## TEXT SHOWN
Even with Ethernet from the ONT there is access to VOD. I've had Ethernet from my ONT since 2007 and I had access to VOD back then when I had a FiOS STB.


----------



## Time_Lord (Jun 4, 2012)

Since my original install I've been using Ethernet from the ONT, if its not configured that way now then a simply call to Verizon tech support and they can change it remotely.

I have completely removed the actiontec router from my network as well. For STBs I have 
1 - Roamio Plus
1 - Premier (2 tuner)
1 - Verizon box

In my case I still needed MoCA for the verizon box to that it can reach back to its mothership for tv guide data, caller id and whatever else it needs internet connectivity for.

Normally the Actiontec will supply MoCA connectivity for the verizon box, I instead removed the Actiontec and simply enabled MoCA bridging on the Roamio plus. rebooted the verizon box, verified it got the IP address I expected and everything was happy.

My reason for removing the Actiontec? I have a problem giving somebody else the keys to my network, in this case Verizon can still control the actiontec router remotely, reset your password, your WiFi etc, and although I don't think my network is that interesting to Verizon I didn't want to have the ability out there. Plus I had some issues with the Actiontec and not working properly with certain outgoing ports.


----------



## dcpmark (Feb 8, 2006)

I had no idea I could lose the Fios router!! You know, for someone considered by my friends and family to be so technically proficient, sometimes I'm pretty dense. Don't laugh when you hear what I've got going on since 2007. 

My Fios install has Ethernet from the ONT, which goes into the Fios Router, which I connected to my AirPort Extreme for my wireless (turned off the Actiontech wireless, of course). In January I got tired of the performance of a purely wireless network sustaining so many TiVOs, computers via Airport Expresses, and mobile devices that I decided to go MoCA.

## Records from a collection
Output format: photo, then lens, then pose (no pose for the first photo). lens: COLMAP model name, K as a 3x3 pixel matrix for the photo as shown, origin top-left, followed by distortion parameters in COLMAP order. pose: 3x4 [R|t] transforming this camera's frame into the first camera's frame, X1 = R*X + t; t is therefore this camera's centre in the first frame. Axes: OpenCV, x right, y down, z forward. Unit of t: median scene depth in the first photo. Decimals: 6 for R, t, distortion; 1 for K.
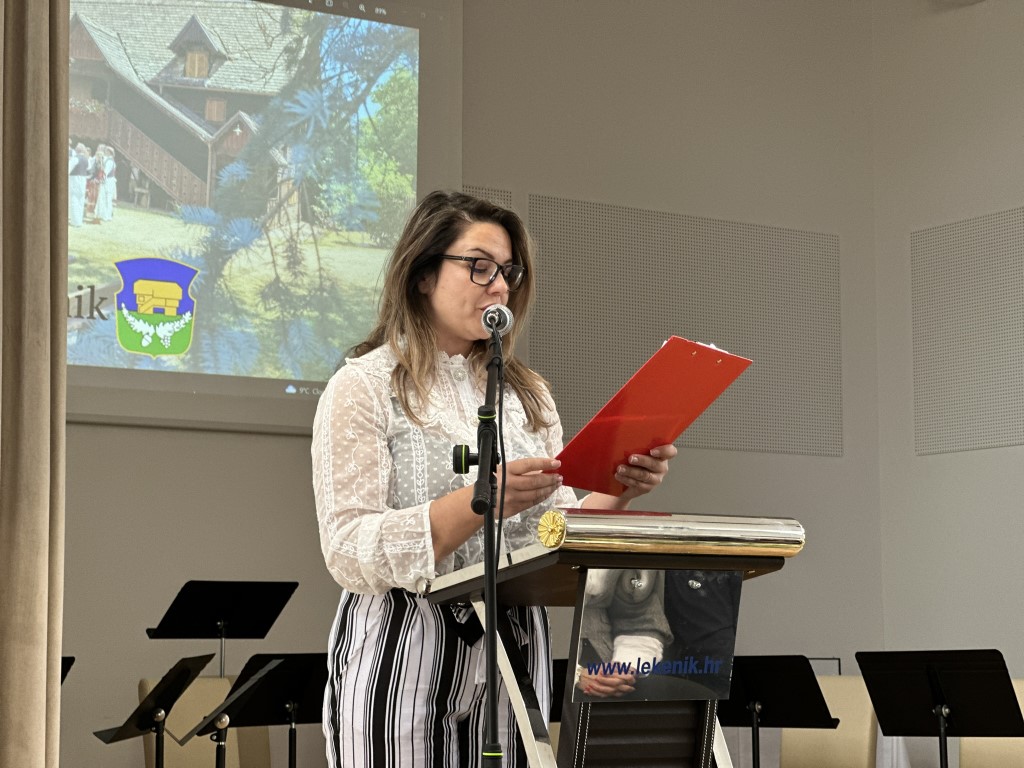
lens RADIAL K [[2282.7, 0, 541.3], [0, 2282.7, 376.0], [0, 0, 1]] dist [0.170471, 0.000000]
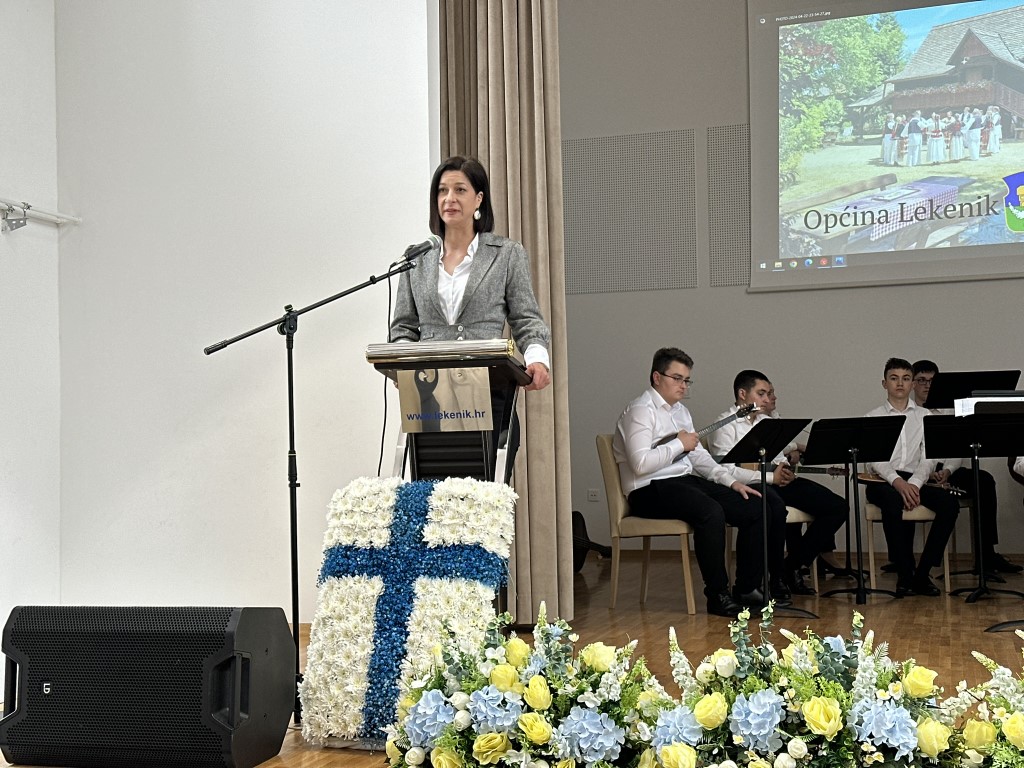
lens RADIAL K [[1423.5, 0, 516.8], [0, 1423.5, 387.0], [0, 0, 1]] dist [0.131546, 0.000000]
pose [[0.616934, -0.042832, -0.785848, 0.384846], [0.113086, 0.992981, 0.034657, 0.021933], [0.778848, -0.110249, 0.617447, 0.085987]]
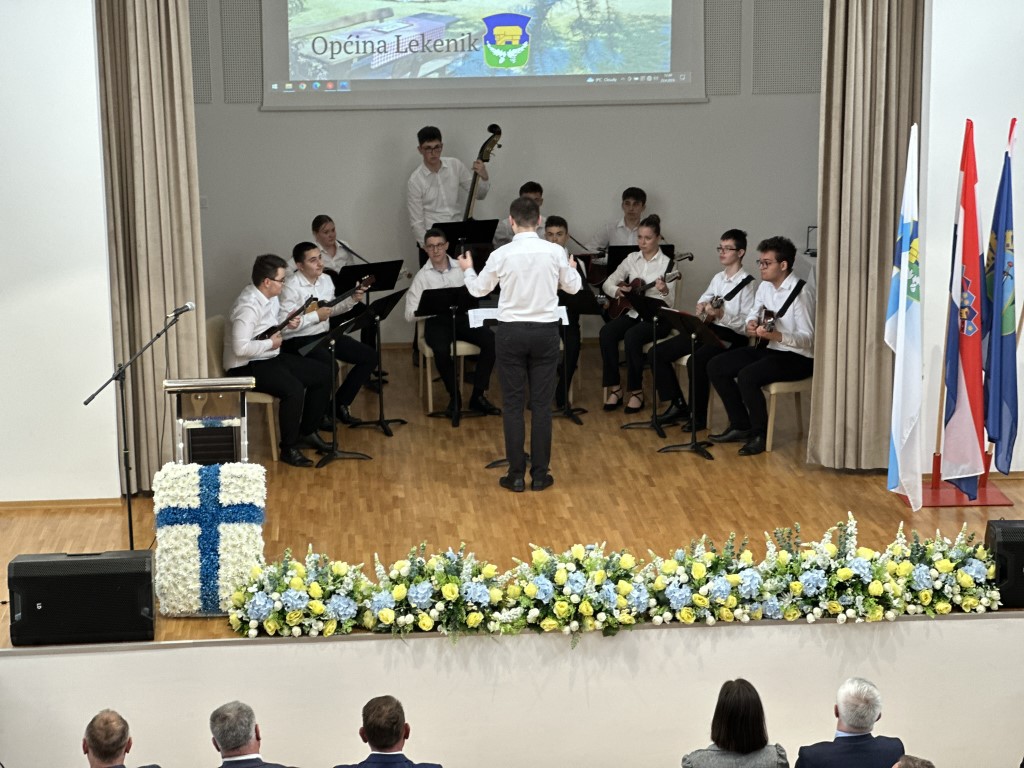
lens RADIAL K [[2282.7, 0, 526.3], [0, 2282.7, 389.0], [0, 0, 1]] dist [0.170471, 0.000000]
pose [[0.864195, 0.103724, -0.492351, 0.753132], [0.068753, 0.945001, 0.319761, -0.341865], [0.498438, -0.310186, 0.809533, -0.540260]]
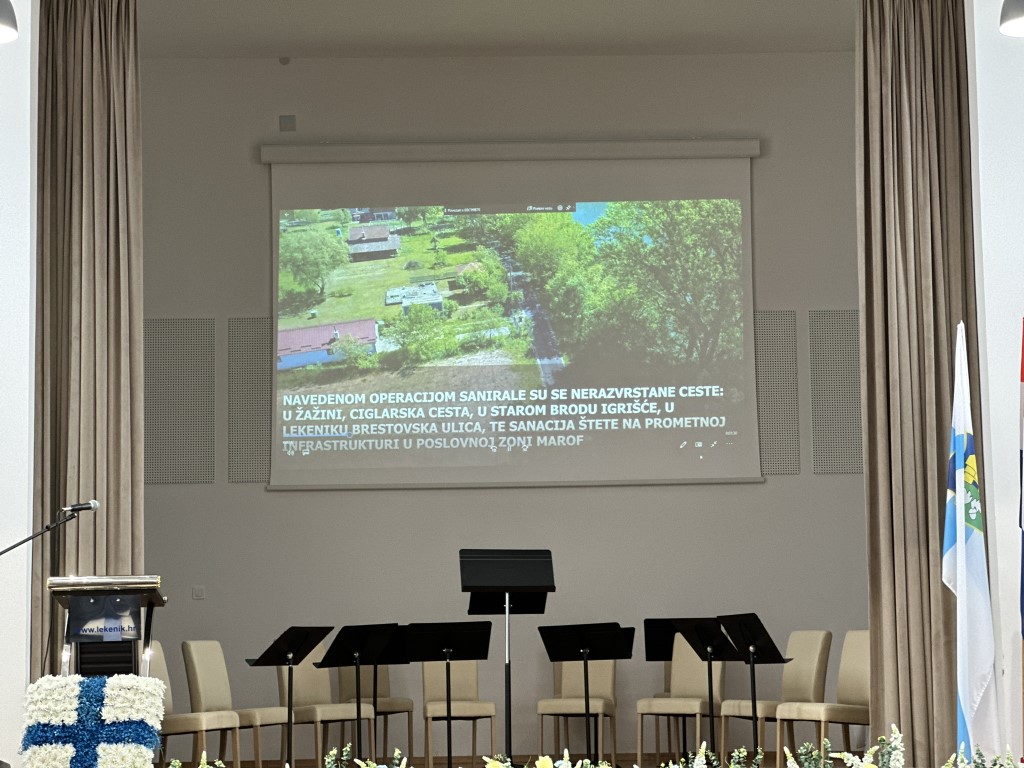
lens RADIAL K [[2282.7, 0, 522.8], [0, 2282.7, 374.8], [0, 0, 1]] dist [0.170471, 0.000000]
pose [[0.829402, -0.073835, -0.553751, 0.723821], [0.081111, 0.996640, -0.011402, -0.039231], [0.552732, -0.035458, 0.832604, -0.374822]]
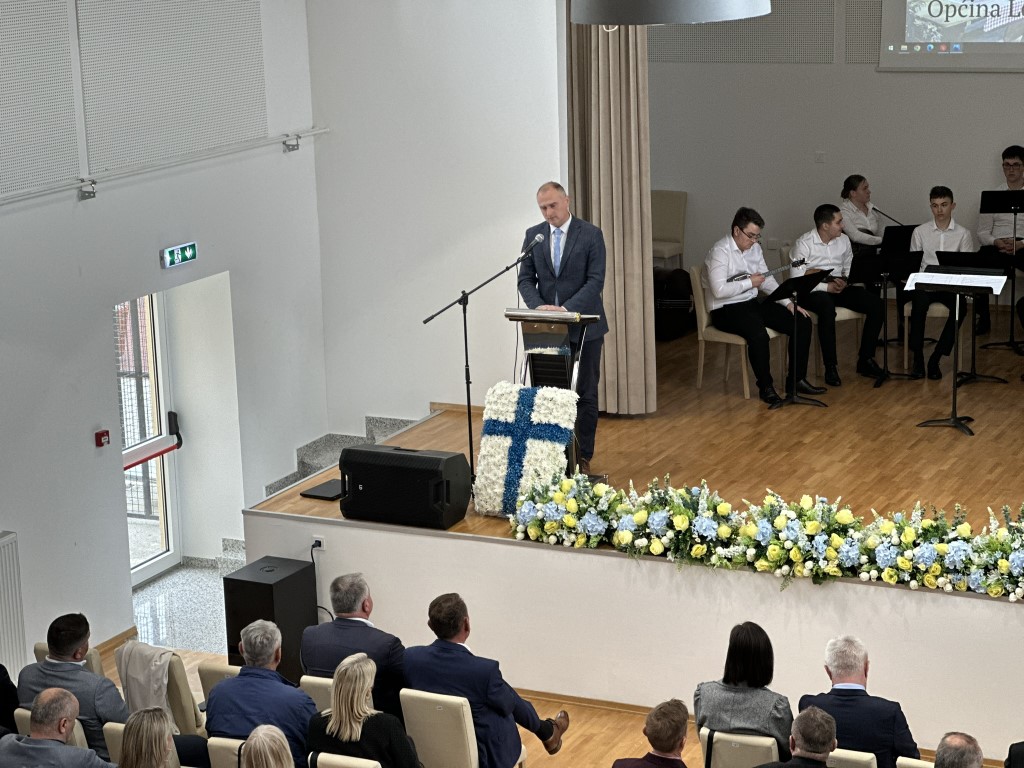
lens RADIAL K [[2282.7, 0, 548.3], [0, 2282.7, 412.9], [0, 0, 1]] dist [0.170471, 0.000000]
pose [[0.503234, 0.198978, -0.840930, 1.165718], [0.129747, 0.944700, 0.301176, -0.325350], [0.854354, -0.260670, 0.449588, -0.274760]]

## REQUIRED ACTION
Answer these about the FiOS forum thread:
(a) According to the first post, since what year has the writer had Ethernet from the ONT?
(b) What did Time_Lord turn on in the Roamio Plus after removing the Actiontec?
(c) What did dcpmark hook the Fios router up to for wireless?

## EXPECTED ANSWER
(a) 2007
(b) MoCA bridging
(c) An AirPort Extreme